Dr. Greyson remains skeptical of making speculative statements about NDEs, but he is clear that the evidence suggests at least two things: 1) the mind seems to be more than simply projections from a physical brain; and 2) life seems to continue in some aspect, some aspect of people seems to continue, beyond the death of the physical body. Without background or familiarity with religion or metaphysical things, he goes little further than those conclusions.
As a Christian who believes a supreme spiritual being and life after death, I find NDEs interesting, though the data doesn’t necessarily corroborate all that the Christian faith suggests. Perhaps, God is larger than what He appears to be in the Bible. Perhaps, we just don’t understand what is going on. I will leave you with one Scripture, though, that I read n my daily reading today:
For just as the body without the spirit is dead, so also faith without works is dead.
James 2:26 CSB
The Bible suggests that the body does not live without “the spirit”. The “spirit” apparently, then, animates the body, and the spirit is, perhaps, what lives on without the body. In this light, I think of 1 Corinthians 15 in which Paul discusses physical bodies and spiritual bodies. I don’t have time to get into those things now, but I have written about them before. (See God’s Order for Living Beings, Human Beings and His Grand Design; At the Curve of a Waterfall: Matter Flowing Through Us; and The First Fruits of Another World for examples.)
I believe that many of my fellow Christians will be disappointed where I end here, but I have to conclude this article. It’s already long in the tooth. I am also ending where the interview ends.
I appreciate the scientific, skeptical orientation of Dr. Greyson. Doing science demands a skeptical orientation. Science is also limited, by definition, to discovering the facts pertaining to the natural world. Science may be incapable, therefore, of telling us much beyond the parameters of the natural world. The best it can do, perhaps, is to suggest what lies beyond it.
I write this more for my friends who are dogmatically wedded to naturalism/materialism, who believe that the universe consists of nothing other than matter and energy, who don’t allow for the possibility of reality other than the natural world.
There is much that we do not know, and the things we do know have a way of pushing the boundaries back on our assumptions. If we are honest, we see that science does not have all the answers. A good scientist remains open to what the facts bear out.

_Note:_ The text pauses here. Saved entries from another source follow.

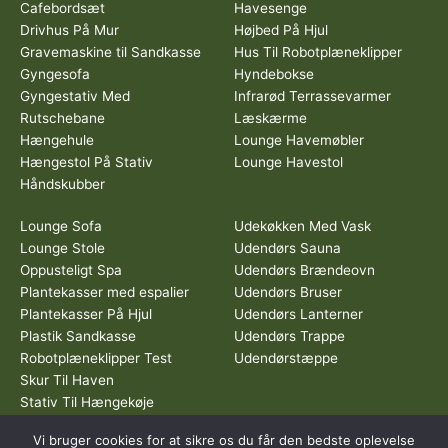
Cafebordsæt
Havesenge
Drivhus På Mur
Højbed På Hjul
Gravemaskine til Sandkasse
Hus Til Robotplæneklipper
Gyngesofa
Hyndebokse
Gyngestativ Med
Infrarød Terrassevarmer
Rutschebane
Læskærme
Hængehule
Lounge Havemøbler
Hængestol På Stativ
Lounge Havestol
Håndskubber
Lounge Sofa
Udekøkken Med Vask
Lounge Stole
Udendørs Sauna
Oppusteligt Spa
Udendørs Brændeovn
Plantekasser med espalier
Udendørs Bruser
Plantekasser På Hjul
Udendørs Lanterner
Plastik Sandkasse
Udendørs Trappe
Robotplæneklipper Test
Udendørstæppe
Skur Til Haven
Stativ Til Hængekøje
Vi bruger cookies for at sikre os du får den bedste oplevelse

“A person of faith”, on the other hand, should be just as candid and just as honest. We don’t know what we don’t know. We don’t know anything other about God and the reality of what we call “God’s kingdom” and “spiritual things” than God chooses to reveal to us.
I believe I can say this, however: NDEs make no sense on a purely naturalistic/materialistic worldview at this point. They fit much more comfortably in a worldview that holds that something exists and that reality extends beyond matter and energy.
Perhaps, we aren’t even capable of knowing much more in our finite state. Christians and scientists have good reason to remain humble and open. I will end with this statement that I heard someone say today about people who have encountered Christ:
For Dr. Greyson, the psychiatrist, he makes a similar statement about NDEs: He knows they are powerful because of the way they change people.